Folic Acid Is Able to Polarize the Inflammatory Response in LPS Activated Microglia by Regulating Multiple Signaling Pathways

1Department of Biosciences, Biotechnologies and Biopharmaceutics, University of Bari, Bari, Italy
2Department of Clinical and Experimental Medicine, University of Foggia, Foggia, Italy

Received 11 May 2016; Revised 28 July 2016; Accepted 11 August 2016

Academic Editor: Anshu Agrawal

Copyright © 2016 Antonia Cianciulli et al. This is an open access article distributed under the Creative Commons Attribution License, which permits unrestricted use, distribution, and reproduction in any medium, provided the original work is properly cited.

Abstract

We investigated the ability of folic acid to modulate the inflammatory responses of LPS activated BV-2 microglia cells and the signal transduction pathways involved.

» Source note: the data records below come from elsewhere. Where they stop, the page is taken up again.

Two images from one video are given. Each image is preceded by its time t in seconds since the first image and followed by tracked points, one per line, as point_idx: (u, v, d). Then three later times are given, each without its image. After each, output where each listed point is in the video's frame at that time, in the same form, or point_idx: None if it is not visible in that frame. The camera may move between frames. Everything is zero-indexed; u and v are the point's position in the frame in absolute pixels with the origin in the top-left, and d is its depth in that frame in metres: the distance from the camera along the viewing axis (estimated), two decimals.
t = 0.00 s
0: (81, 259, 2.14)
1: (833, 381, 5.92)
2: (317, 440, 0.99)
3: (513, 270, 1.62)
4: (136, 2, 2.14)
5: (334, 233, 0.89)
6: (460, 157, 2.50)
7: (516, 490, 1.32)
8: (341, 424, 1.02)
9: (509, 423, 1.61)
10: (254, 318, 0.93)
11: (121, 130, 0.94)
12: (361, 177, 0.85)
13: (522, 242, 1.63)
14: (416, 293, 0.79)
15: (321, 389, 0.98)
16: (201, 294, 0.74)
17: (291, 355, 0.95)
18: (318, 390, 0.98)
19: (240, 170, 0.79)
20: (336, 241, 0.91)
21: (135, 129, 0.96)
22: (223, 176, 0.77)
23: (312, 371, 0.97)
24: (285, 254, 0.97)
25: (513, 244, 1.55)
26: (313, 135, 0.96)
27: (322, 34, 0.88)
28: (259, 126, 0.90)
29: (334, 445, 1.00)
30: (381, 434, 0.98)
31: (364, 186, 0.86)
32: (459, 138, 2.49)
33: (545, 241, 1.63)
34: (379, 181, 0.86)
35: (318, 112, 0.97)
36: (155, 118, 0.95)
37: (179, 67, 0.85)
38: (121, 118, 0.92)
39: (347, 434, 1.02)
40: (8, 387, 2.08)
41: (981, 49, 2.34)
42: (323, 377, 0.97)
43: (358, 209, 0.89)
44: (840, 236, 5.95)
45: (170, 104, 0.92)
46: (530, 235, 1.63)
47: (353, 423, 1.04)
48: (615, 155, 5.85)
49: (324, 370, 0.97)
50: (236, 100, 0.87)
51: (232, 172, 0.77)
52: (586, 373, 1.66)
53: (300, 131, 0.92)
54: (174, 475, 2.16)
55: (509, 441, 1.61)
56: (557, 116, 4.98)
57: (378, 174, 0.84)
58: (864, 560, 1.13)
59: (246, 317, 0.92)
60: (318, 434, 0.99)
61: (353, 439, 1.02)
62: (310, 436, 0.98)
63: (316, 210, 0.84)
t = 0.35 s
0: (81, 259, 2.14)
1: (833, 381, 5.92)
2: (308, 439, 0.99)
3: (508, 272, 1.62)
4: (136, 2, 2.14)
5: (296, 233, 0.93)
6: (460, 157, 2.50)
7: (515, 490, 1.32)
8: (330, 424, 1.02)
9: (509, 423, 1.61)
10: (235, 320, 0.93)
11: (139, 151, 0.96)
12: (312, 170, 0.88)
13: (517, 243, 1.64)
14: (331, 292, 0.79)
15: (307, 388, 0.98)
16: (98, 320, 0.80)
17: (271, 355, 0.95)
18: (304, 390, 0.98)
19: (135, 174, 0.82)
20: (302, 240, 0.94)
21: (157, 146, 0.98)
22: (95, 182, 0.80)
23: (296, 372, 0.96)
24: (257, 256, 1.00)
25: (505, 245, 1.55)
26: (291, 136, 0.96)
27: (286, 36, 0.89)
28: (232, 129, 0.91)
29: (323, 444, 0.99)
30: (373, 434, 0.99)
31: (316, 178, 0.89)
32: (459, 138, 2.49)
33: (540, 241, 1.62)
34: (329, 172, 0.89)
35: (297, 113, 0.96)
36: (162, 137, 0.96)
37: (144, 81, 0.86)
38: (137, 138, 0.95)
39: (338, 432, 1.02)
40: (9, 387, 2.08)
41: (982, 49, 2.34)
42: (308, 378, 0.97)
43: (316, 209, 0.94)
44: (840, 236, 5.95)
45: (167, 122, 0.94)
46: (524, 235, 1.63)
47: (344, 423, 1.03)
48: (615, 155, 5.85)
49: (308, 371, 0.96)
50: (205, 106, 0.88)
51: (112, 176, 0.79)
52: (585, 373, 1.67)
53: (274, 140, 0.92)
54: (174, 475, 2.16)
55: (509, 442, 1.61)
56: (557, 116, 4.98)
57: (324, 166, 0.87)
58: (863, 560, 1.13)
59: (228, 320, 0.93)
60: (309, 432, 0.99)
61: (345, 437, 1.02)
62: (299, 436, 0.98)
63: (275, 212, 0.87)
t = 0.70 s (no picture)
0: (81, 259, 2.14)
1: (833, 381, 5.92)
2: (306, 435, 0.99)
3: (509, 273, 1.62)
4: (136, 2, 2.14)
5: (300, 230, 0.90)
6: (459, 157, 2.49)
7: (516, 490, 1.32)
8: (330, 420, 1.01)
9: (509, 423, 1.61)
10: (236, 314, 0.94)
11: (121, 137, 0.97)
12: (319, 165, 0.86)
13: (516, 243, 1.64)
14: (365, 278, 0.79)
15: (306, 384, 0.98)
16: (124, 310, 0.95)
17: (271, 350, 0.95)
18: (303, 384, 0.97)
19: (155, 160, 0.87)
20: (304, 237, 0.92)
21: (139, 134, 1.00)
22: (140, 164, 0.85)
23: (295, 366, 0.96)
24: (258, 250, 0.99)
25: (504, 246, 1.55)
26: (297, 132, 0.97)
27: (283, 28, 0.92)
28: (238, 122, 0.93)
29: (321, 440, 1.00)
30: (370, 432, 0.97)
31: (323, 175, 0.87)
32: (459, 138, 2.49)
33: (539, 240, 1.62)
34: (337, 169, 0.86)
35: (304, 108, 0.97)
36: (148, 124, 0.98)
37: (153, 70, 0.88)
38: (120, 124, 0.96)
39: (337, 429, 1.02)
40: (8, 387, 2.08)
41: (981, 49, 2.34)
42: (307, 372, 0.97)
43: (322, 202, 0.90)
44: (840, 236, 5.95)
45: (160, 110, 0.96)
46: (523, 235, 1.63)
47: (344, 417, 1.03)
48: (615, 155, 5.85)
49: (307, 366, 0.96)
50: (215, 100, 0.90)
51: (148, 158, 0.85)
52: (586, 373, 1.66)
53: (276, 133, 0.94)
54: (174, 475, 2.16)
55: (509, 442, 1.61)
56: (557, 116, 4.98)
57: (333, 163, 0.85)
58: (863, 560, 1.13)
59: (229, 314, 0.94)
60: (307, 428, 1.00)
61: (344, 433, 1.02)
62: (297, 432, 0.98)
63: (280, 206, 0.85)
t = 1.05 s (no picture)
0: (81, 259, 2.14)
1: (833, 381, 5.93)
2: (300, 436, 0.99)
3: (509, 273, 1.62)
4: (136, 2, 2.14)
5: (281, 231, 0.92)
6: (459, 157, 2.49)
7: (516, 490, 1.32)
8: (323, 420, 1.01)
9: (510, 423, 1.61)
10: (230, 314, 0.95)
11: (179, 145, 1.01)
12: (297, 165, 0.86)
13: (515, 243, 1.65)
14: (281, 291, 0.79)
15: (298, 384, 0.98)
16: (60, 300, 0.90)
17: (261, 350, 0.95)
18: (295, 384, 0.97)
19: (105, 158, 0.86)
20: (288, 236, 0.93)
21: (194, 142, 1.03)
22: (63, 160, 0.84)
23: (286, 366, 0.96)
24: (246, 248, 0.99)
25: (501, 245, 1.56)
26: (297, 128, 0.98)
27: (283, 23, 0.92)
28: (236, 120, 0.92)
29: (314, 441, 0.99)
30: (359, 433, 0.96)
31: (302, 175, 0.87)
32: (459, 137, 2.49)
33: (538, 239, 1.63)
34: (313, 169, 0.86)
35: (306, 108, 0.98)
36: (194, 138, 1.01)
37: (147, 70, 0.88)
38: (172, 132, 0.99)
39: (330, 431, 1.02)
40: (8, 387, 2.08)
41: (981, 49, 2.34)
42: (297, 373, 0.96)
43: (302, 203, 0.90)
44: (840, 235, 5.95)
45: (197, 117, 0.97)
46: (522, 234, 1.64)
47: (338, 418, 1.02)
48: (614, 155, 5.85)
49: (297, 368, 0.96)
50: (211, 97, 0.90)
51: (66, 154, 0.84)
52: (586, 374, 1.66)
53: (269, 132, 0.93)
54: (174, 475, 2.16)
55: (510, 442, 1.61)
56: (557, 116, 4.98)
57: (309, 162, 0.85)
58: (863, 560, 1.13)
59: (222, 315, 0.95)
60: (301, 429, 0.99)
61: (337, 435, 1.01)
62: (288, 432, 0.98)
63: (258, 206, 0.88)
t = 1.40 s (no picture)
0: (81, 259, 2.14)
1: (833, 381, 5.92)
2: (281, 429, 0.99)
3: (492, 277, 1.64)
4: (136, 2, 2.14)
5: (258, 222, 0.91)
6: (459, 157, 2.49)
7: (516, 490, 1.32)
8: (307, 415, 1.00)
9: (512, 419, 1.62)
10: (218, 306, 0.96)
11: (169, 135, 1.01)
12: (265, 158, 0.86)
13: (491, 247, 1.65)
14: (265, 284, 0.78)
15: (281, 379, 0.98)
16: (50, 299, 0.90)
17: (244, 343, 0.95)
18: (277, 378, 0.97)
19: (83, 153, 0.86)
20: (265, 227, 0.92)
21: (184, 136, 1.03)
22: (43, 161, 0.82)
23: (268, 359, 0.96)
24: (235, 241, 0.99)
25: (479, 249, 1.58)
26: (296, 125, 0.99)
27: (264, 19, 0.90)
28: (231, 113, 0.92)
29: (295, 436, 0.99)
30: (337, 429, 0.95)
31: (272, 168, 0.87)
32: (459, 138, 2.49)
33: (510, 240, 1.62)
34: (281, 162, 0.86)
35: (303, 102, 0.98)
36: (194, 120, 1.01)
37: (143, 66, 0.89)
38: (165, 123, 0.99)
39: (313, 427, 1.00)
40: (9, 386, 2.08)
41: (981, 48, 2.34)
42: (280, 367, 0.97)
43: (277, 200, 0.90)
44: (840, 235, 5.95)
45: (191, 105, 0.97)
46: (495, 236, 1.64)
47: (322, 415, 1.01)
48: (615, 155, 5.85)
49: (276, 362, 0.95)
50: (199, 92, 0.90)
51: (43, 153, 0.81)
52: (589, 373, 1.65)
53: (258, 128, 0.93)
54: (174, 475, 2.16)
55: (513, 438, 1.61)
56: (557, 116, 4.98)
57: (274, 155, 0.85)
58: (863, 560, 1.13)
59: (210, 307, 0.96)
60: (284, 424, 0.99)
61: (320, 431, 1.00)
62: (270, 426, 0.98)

To this aim, the BV-2 cell line was exposed to LPS as a proinflammatory response inducer, in presence or absence of various concentrations of folic acid. The production of nitric oxide (NO) was determined by the Griess test. The levels of tumor necrosis factor-alpha (TNF-α), interleukin-1 beta (IL-1β), and IL-10 were determined by ELISA. Inducible NO synthase (iNOS), nuclear transcription factor-kappa B (NF-κB) p65, MAPKs protein, and suppressors of cytokine signaling (SOCS)1 and SOCS3 were analyzed by western blotting. TNF-α and IL-1β, as well as iNOS dependent NO production, resulted significantly inhibited by folic acid pretreatment in LPS-activated BV-2 cells. We also observed that folic acid dose-dependently upregulated both SOCS1 and SOCS3 expression in BV-2 cells, leading to an increased expression of the anti-inflammatory cytokine IL-10. Finally, p-IκBα, which indirectly reflects NF-κB complex activation, and JNK phosphorylation resulted dose-dependently downregulated by folic acid pretreatment of LPS-activated cells, whereas p38 MAPK phosphorylation resulted significantly upregulated by folic acid treatment. Overall, these results demonstrated that folic acid was able to modulate the inflammatory response in microglia cells, shifting proinflammatory versus anti-inflammatory responses through regulating multiple signaling pathways.